#### [Work to complete]
What you return must be exactly the lines running from the one with "left elbow: (263, 276)" to the end of the data below, inclusive, and nothing more.

#### [Source material]
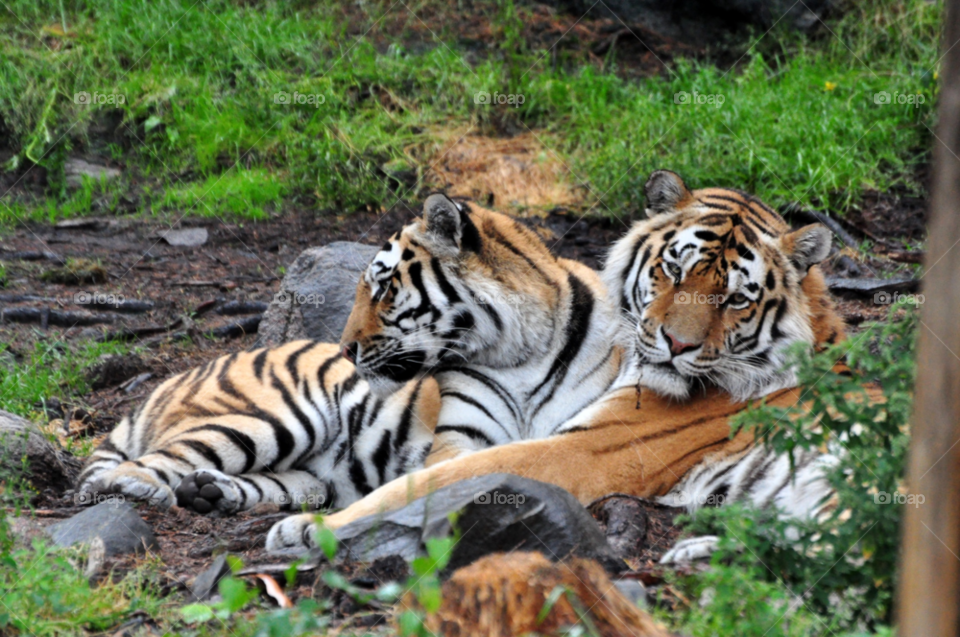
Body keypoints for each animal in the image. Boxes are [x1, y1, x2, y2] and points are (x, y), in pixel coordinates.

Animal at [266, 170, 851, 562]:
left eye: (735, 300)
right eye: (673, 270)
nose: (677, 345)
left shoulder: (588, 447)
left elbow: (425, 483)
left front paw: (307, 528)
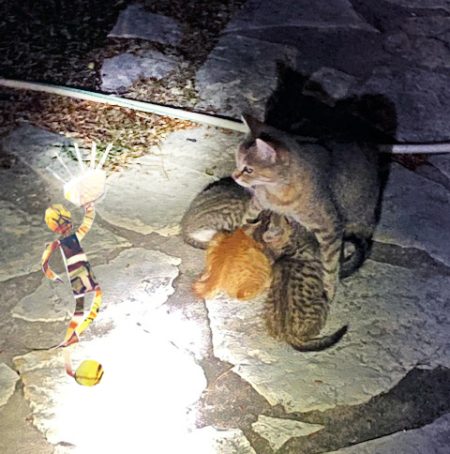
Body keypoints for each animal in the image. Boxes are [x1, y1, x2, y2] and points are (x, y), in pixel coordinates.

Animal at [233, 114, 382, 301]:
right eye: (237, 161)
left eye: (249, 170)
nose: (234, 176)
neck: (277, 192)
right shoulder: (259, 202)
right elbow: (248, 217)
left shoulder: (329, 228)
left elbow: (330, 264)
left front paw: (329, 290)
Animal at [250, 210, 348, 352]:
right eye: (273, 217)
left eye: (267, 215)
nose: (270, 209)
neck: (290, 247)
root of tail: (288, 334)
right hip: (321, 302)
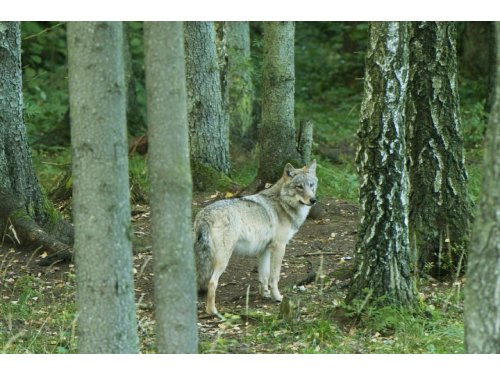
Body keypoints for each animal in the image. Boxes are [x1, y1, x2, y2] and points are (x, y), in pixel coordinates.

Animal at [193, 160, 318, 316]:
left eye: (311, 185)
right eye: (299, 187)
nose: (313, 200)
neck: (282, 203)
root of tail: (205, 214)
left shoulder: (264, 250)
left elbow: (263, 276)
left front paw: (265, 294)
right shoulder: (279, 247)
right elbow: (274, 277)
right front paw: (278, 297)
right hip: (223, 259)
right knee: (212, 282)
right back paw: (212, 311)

#### [Response area]
left elbow: (263, 276)
left front paw: (265, 294)
right shoulder: (279, 247)
right elbow: (274, 277)
right front paw: (278, 297)
right hip: (223, 259)
right knee: (212, 282)
right back paw: (212, 311)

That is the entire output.